On Wed, Nov 21, 2018 at 09:18:19AM +0100, Peter Zijlstra wrote:
> On Tue, Nov 20, 2018 at 11:40:22PM +0100, Frederic Weisbecker wrote:
> > On Tue, Nov 20, 2018 at 03:23:06PM +0100, Peter Zijlstra wrote:
> > > On Wed, Nov 14, 2018 at 03:46:04AM +0100, Frederic Weisbecker wrote:
> > >
> > > > +void kcpustat_cputime(struct kernel_cpustat *kcpustat, int cpu,
> > > > + u64 *user, u64 *nice, u64 *system,
> > > > + u64 *guest, u64 *guest_nice)
> > > > +{
> > > > + struct task_struct *curr;
> > > > + struct vtime *vtime;
> > > > + int err;
> > > > +
> > > > + if (!vtime_accounting_enabled()) {
> > > > + kcpustat_cputime_raw(kcpustat, user, nice,
> > > > + system, guest, guest_nice);
> > > > + return;
> > > > + }
> > > > +
> > > > + rcu_read_lock();
> > > > +
> > > > + do {
> > > > + curr = rcu_dereference(kcpustat->curr);
> > >
> > > Like I explained earlier; I don't think the above is correct.
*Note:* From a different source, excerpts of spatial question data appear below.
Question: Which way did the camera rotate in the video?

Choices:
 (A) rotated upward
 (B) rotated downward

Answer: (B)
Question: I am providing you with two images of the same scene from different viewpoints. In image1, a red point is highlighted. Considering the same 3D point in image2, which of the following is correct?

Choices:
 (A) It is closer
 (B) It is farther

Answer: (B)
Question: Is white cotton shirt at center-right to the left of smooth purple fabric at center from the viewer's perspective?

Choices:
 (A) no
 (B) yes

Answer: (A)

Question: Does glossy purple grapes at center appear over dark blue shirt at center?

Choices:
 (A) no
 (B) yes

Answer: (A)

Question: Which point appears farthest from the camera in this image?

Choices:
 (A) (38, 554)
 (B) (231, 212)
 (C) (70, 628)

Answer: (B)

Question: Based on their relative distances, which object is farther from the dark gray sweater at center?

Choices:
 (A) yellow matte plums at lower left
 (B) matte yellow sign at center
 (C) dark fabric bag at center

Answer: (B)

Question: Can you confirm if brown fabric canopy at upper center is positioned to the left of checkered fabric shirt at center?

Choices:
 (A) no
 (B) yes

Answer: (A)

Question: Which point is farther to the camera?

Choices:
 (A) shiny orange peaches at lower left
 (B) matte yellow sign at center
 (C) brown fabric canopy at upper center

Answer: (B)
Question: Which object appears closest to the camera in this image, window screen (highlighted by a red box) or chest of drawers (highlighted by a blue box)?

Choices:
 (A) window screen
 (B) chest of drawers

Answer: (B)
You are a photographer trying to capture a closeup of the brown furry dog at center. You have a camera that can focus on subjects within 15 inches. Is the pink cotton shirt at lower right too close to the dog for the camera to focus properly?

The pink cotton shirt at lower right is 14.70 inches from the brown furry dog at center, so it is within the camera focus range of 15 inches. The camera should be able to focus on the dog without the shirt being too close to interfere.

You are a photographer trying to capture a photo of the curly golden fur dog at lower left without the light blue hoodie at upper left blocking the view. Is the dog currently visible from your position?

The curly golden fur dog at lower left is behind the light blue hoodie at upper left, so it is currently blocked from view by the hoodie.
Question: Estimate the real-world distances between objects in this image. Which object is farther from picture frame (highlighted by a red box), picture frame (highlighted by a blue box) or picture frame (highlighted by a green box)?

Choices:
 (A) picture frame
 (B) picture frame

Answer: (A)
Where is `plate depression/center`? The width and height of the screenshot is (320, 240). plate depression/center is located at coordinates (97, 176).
> > > task_struct is itself not RCU protected.
> >
> > But there is at least one put_task_struct() that is enqueued as an RCU
> > callback
> > on release_task(). That patchset (try to) make sure that kcpustat->curr
> > can't
> > be assigned beyond that point.
> >
> > Or did I misunderstand something?
>
> Yeah; release_task() is not the normal exit path. Oleg can probably
> remember how all that works, because I always get lost there :-/
>
> In any case, have a look at task_rcu_dereference(), but that still does
> not explain the rcu_assign_pointer() stuff you use to set
> kcpustat->curr.
Also, why do you need kcpustat->curr at all, the above function has
@cpu, so you can equally use cpu_curr(cpu), no?